When you were young, didn’t you guys out there dream about becoming a professional football player? About hearing thousands of fans scream your name, about little kids wearing your shirt, and about scoring the important goal in a world cup final? And now to the girls: Didn’t you dream about becoming a princess? Wearing nice dresses, meeting your prince in shiny armor, and being admired by little girls all over the world?
This is the exact reason why to us girls a royal wedding is just like a world cup final to you guys. And how much better is this romance narrative if the chosen bride is one of us, a commoner, a normal girl?
Today is the 29.04.2012 – the first anniversary of the wedding of Prince William and Kate Middleton.

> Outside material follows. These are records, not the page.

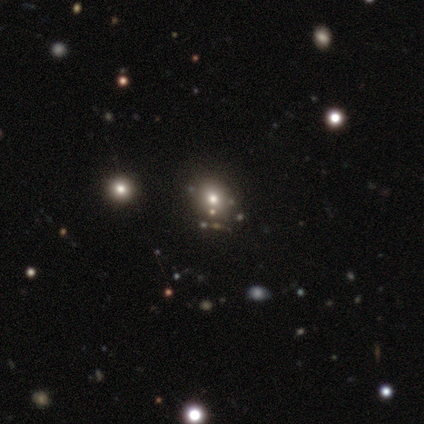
smooth_or_featured: smooth (p=0.40) [tied with: featured or disk p=0.40]
how_rounded: round (p=1.00)
merging: none (p=0.75) [alt: merger p=0.25]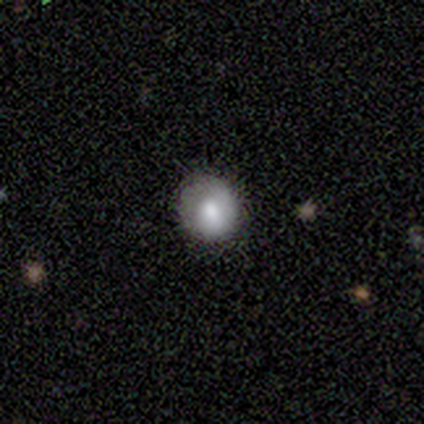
A smooth galaxy with no disk features (60%) that is round (67%). Merging: none (80%).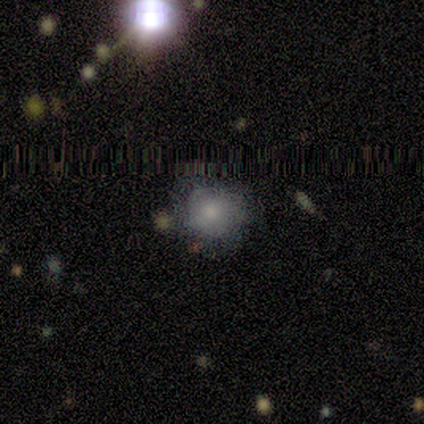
Smooth or featured: smooth — 80% (featured or disk — 20%)
How rounded: round — 100%
Merging: none — 100%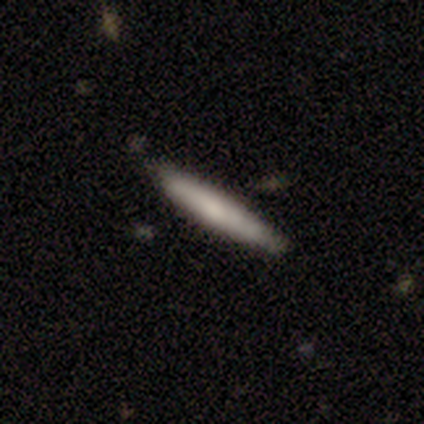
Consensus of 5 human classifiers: A smooth galaxy with no disk features (100%) that is cigar-shaped (100%). Merging: none (80%).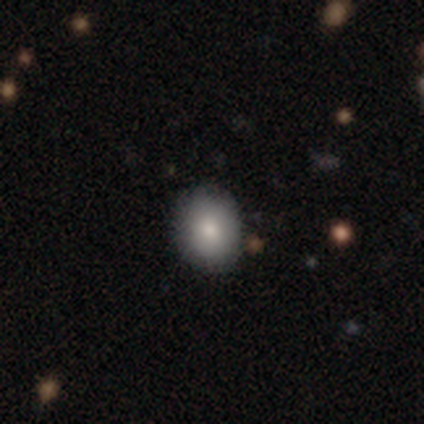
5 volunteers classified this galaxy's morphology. Q: Smooth or featured?
A: smooth (80%); runner-up: star or artifact (20%)
Q: How rounded?
A: round (75%); runner-up: in between (25%)
Q: Merging?
A: none (100%)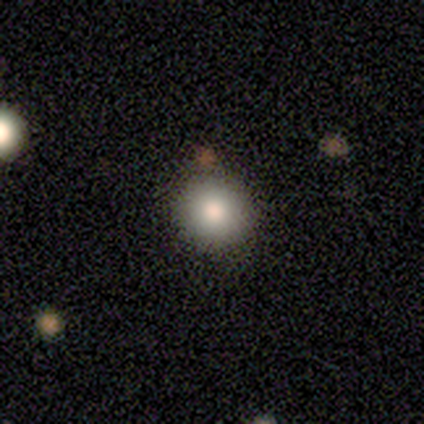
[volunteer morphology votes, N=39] type=smooth (74%); roundness=round (90%); merging=none (60%).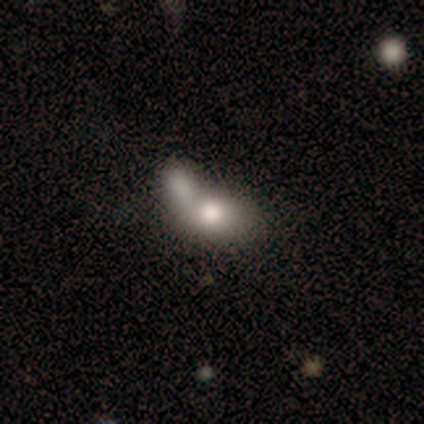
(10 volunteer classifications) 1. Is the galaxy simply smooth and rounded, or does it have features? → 70% smooth, 20% featured or disk, 10% star or artifact.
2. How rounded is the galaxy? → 86% in between, 14% round, 0% cigar-shaped.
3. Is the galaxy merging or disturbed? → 67% merger, 22% none, 11% major disturbance, 0% minor disturbance.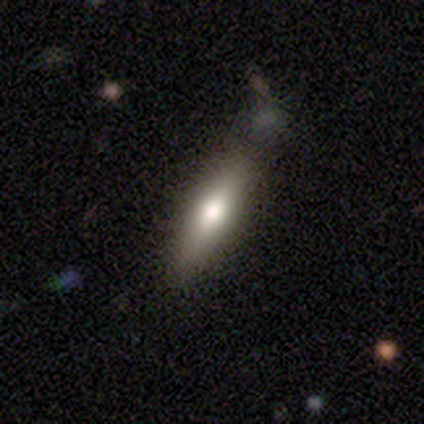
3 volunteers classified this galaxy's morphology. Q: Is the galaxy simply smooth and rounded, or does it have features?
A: smooth — 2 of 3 (67%).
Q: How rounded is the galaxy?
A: in between — 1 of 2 (50%, tied with cigar-shaped).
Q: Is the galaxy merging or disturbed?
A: none — 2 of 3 (67%).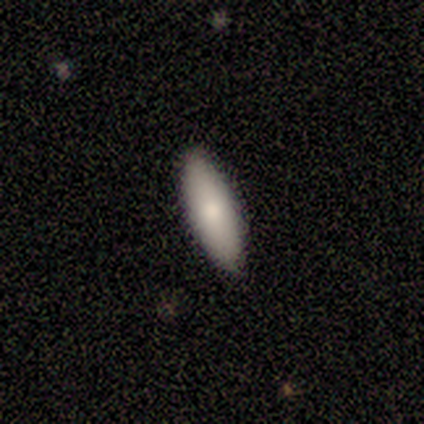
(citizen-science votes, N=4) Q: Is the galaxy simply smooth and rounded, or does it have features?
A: smooth — 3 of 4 (75%).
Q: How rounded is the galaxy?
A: in between — 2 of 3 (67%).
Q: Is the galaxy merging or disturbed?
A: none — 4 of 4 (100%).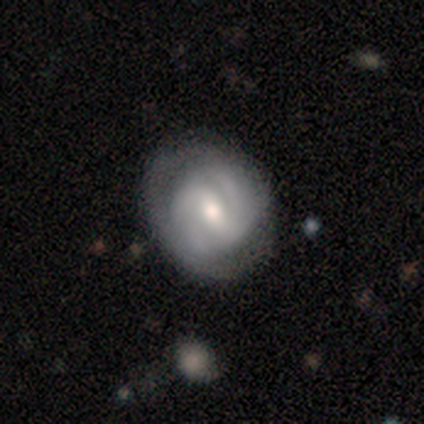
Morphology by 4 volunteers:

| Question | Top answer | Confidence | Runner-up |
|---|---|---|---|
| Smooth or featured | smooth | 50% | tied: featured or disk (50%) |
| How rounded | round | 50% | tied: in between (50%) |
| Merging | none | 100% | — |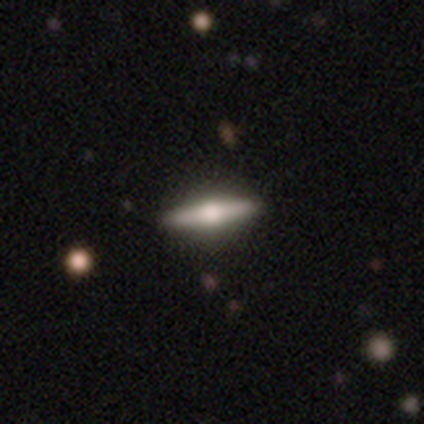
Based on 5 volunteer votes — Morphology: type=featured or disk (80%); edge-on=yes (100%); edge-on bulge=rounded (100%); merging=none (100%).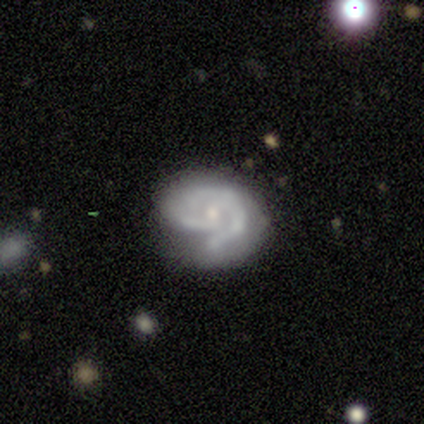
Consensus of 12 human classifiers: Q: Smooth or featured?
A: featured or disk (92%); runner-up: smooth (8%)
Q: Edge-on disk?
A: no (100%)
Q: Bar?
A: no (73%); runner-up: weak (18%)
Q: Spiral arms?
A: yes (100%)
Q: Spiral winding?
A: medium (55%); runner-up: tight (45%)
Q: Spiral arm count?
A: 2 (45%); runner-up: 1 (18%)
Q: Bulge size?
A: small (73%); runner-up: moderate (27%)
Q: Merging?
A: major disturbance (42%); runner-up: none (33%)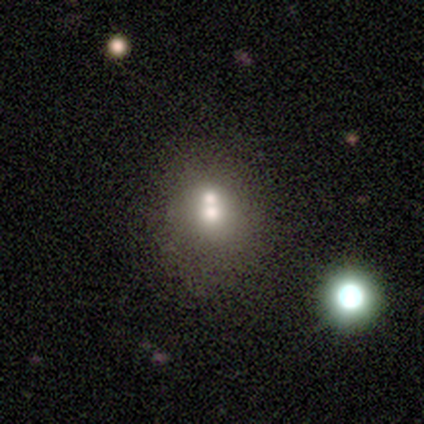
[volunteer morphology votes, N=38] This is possibly a smooth galaxy (58%). How rounded: possibly round (59%). Merging: likely merger (67%).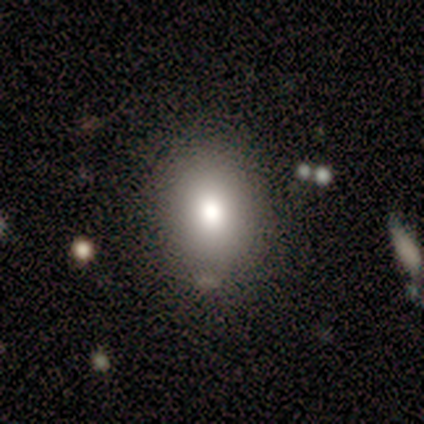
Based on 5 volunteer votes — A smooth galaxy with no disk features (80%) that is round (50%, tied with in between). Merging: none (100%).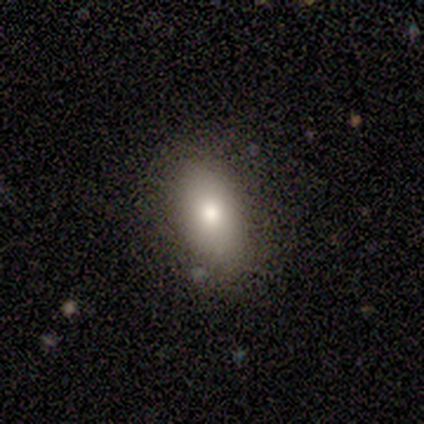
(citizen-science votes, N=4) This is likely a smooth galaxy (75%). How rounded: clearly in between (100%). Merging: likely none (67%).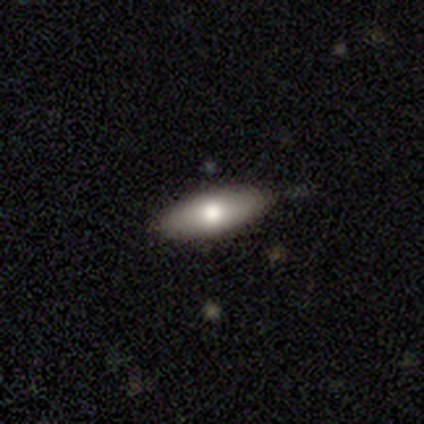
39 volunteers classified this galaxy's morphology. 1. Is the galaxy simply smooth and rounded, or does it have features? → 67% smooth, 31% featured or disk, 3% star or artifact.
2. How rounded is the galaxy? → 73% in between, 23% cigar-shaped, 4% round.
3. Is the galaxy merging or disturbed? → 92% none, 8% minor disturbance, 0% major disturbance, 0% merger.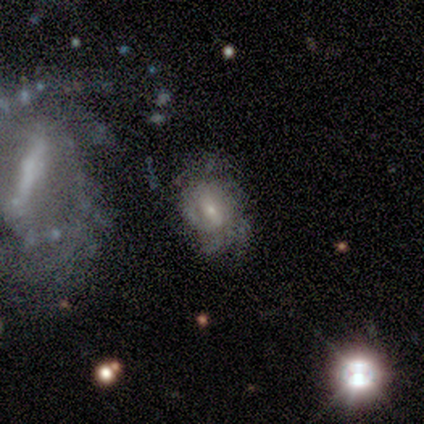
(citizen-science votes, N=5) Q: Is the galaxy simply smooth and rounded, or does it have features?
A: featured or disk — 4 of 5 (80%).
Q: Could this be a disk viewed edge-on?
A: no — 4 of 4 (100%).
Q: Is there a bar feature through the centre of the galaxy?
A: no — 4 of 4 (100%).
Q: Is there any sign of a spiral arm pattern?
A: yes — 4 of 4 (100%).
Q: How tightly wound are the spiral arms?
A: tight — 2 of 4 (50%).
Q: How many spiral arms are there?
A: can't tell — 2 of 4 (50%).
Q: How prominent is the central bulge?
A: small — 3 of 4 (75%).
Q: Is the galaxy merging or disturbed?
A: none — 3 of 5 (60%).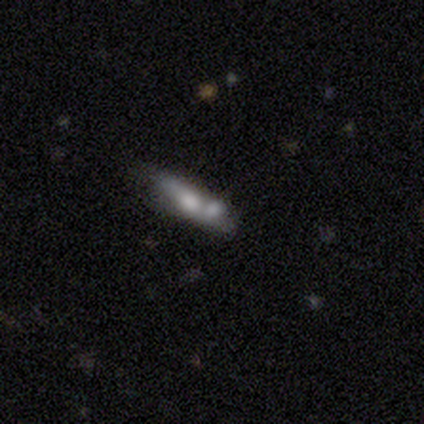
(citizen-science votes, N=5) Smooth or featured: smooth — 60% (featured or disk — 20%)
How rounded: cigar-shaped — 67% (in between — 33%)
Merging: none — 75% (merger — 25%)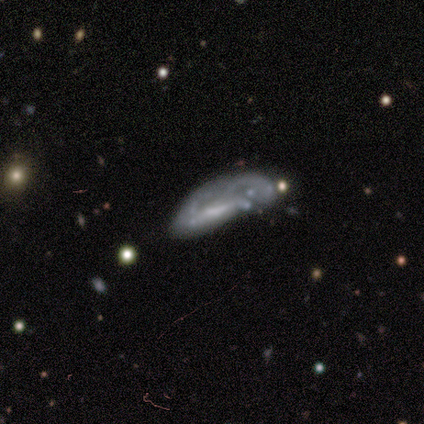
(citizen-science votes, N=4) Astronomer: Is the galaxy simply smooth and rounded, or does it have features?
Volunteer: featured or disk — 75%.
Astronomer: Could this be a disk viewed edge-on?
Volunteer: no — 100%.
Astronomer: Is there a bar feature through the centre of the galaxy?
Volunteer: no — 67%.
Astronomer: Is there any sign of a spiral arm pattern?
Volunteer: no — 100%.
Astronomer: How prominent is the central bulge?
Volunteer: small — 100%.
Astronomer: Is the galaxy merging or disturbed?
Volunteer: major disturbance — 67%.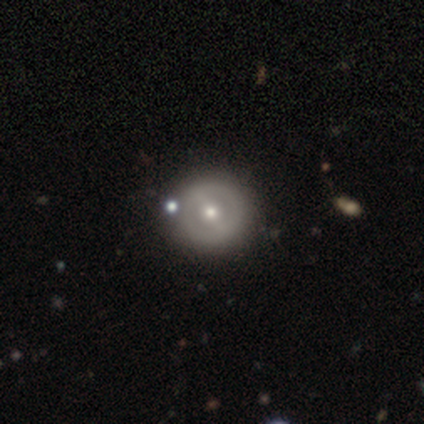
Smooth or featured?
  - featured or disk: 56% *
  - smooth: 38%
  - star or artifact: 5%
Edge-on disk?
  - no: 100% *
  - yes: 0%
Bar?
  - strong: 45% *
  - weak: 41%
  - no: 14%
Spiral arms?
  - no: 68% *
  - yes: 32%
Bulge size?
  - moderate: 59% *
  - small: 36%
  - large: 5%
  - dominant: 0%
  - none: 0%
Merging?
  - none: 86% *
  - minor disturbance: 8%
  - merger: 5%
  - major disturbance: 0%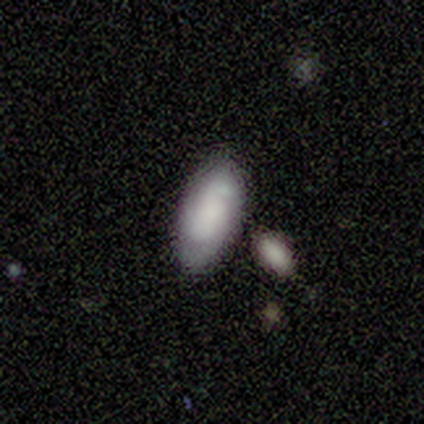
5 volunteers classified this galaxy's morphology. Volunteers were most divided on "smooth or featured": smooth: 80%, featured or disk: 20%, star or artifact: 0%. More confident: how rounded — in between (100%); merging — none (80%).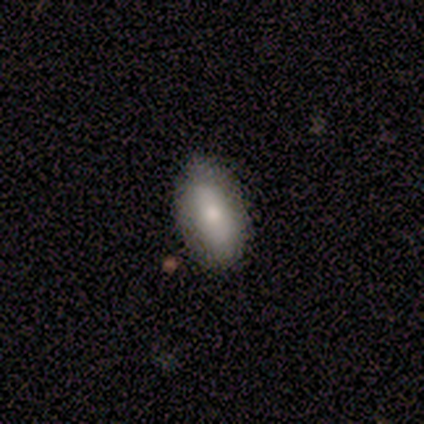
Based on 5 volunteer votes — A smooth galaxy with no disk features (100%) that is in between round and cigar-shaped (100%).

Vote fractions:
- Smooth or featured? smooth: 100% / featured or disk: 0% / star or artifact: 0%
- How rounded? in between: 100% / round: 0% / cigar-shaped: 0%
- Merging? none: 80% / minor disturbance: 20% / major disturbance: 0% / merger: 0%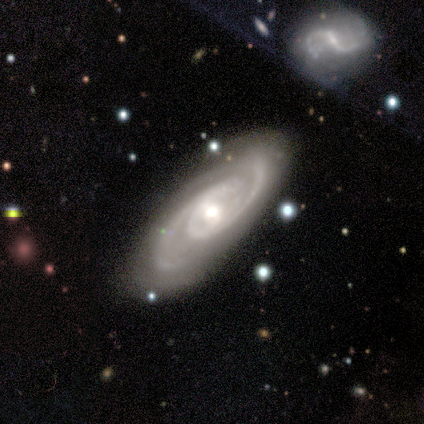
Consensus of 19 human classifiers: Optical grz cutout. It shows a featured or disk galaxy (89%) with no bar (50%), 2 (94%) medium (50%) spiral arms (100%) and a moderate central bulge (56%). Merging: none (89%).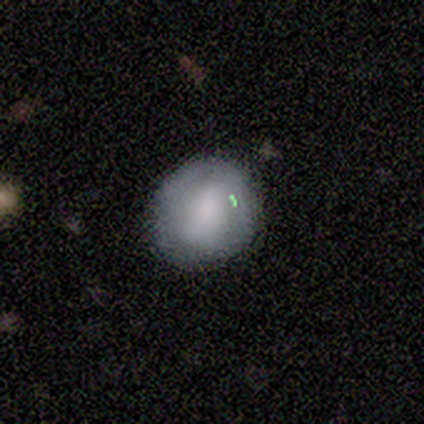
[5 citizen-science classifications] Smooth or featured? smooth (40%, tied with featured or disk)
How rounded? round (100%)
Merging? none (50%, tied with minor disturbance)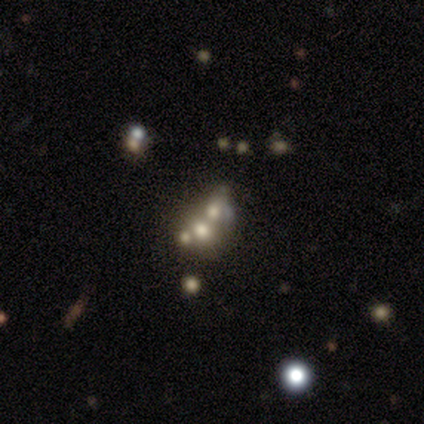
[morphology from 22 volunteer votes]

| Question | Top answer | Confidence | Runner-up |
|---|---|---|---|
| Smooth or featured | featured or disk | 59% | star or artifact (27%) |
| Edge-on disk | no | 92% | yes (8%) |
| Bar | no | 100% | — |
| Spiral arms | no | 100% | — |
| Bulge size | moderate | 33% | dominant (25%) |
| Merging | merger | 44% | none (31%) |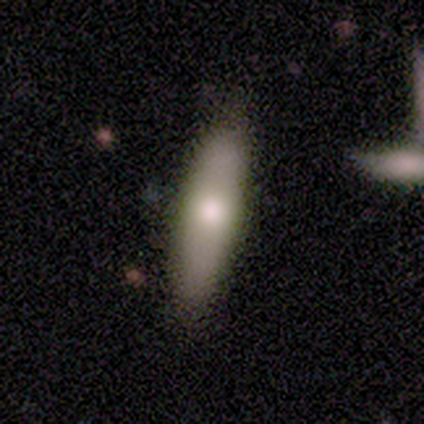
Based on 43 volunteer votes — Smooth or featured: smooth — 58% (featured or disk — 33%)
How rounded: cigar-shaped — 76% (in between — 16%)
Merging: none — 95% (minor disturbance — 5%)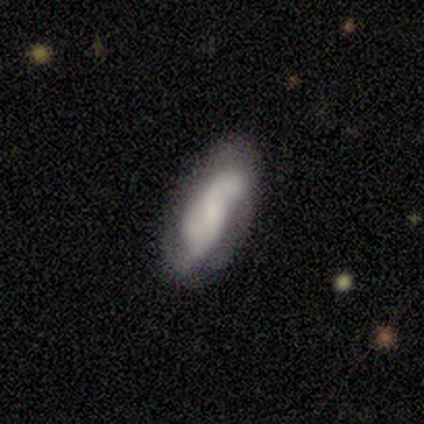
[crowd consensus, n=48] Overall: featured or disk (77%). Edge-on disk: no (95%). Bar: no (46%; weak 43%). Spiral arms: yes (80%). Spiral arm count: 2 (50%; 3 32%). Spiral winding: loose (50%; medium 32%). Bulge size: small (66%). Merging: none (56%; minor disturbance 22%).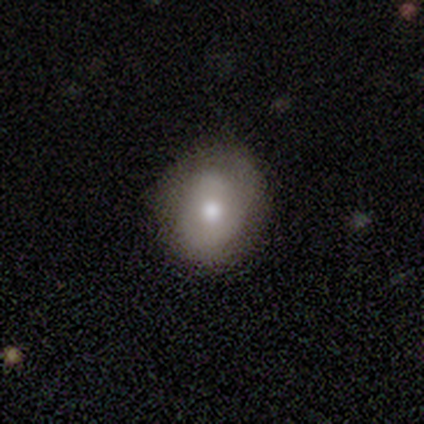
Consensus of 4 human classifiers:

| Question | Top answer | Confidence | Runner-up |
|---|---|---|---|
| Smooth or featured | featured or disk | 75% | smooth (25%) |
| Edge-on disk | no | 100% | — |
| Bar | no | 100% | — |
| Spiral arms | no | 100% | — |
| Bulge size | moderate | 67% | small (33%) |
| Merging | none | 75% | minor disturbance (25%) |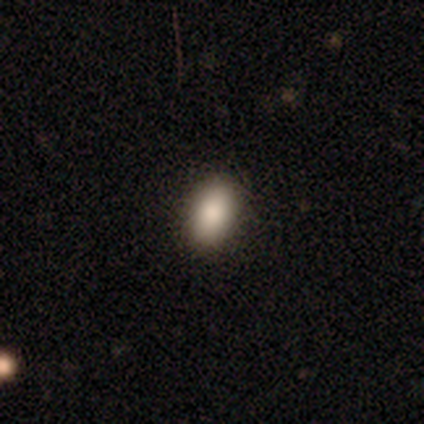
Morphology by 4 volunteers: A smooth galaxy with no disk features (100%) that is in between round and cigar-shaped (100%).

Vote fractions:
- Smooth or featured? smooth: 100% / featured or disk: 0% / star or artifact: 0%
- How rounded? in between: 100% / round: 0% / cigar-shaped: 0%
- Merging? none: 100% / minor disturbance: 0% / major disturbance: 0% / merger: 0%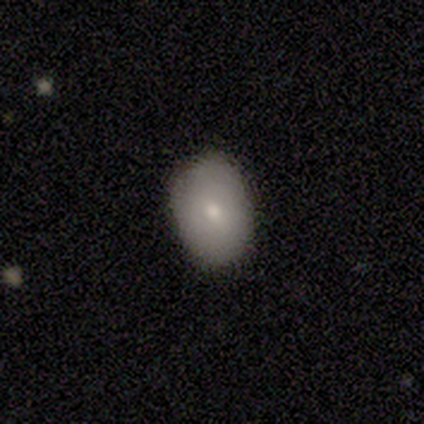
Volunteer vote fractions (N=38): Overall: smooth (76%). How rounded: in between (83%). Merging: none (84%).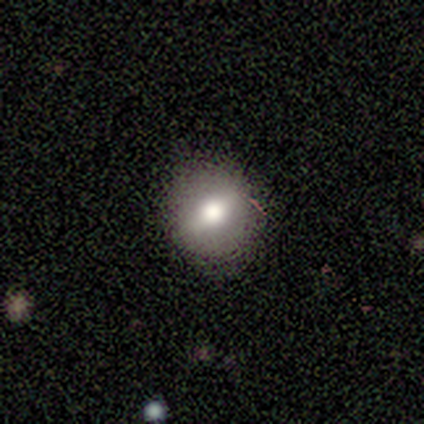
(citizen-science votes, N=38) Overall: smooth (50%; featured or disk 42%). How rounded: round (79%). Merging: none (91%).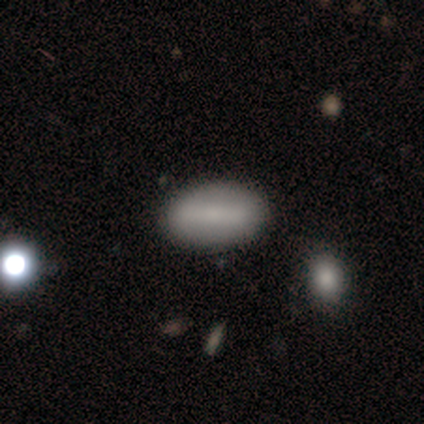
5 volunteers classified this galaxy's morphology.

I was in London one year ago and while my mum didn’t call me at all for the previous 7 months (we are not very chatty and prefer e-mail-contact), she called me about 5 times on that day: “Are you already there?” “How many people are there?” “What is Kate wearing? Can you see her?” “Have you seen how amazing David Beckham looked??” The Royal Wedding was a spectacle all over the world, but nowhere as crazily celebrated as in London.
When I left my Tottenham apartment in the morning, I already stumbled over the first indication that this was not a usual day but that you were allowed to celebrate your nation and also your girlish childhood dreams:
But this was nothing compared to what expected me in the heart of London. I arrived about 3 hours in advance and the streets were already crowded with people poshly dressed and women wearing exquisite hats. It seemed as if all of London was a guest of William and Kate’s.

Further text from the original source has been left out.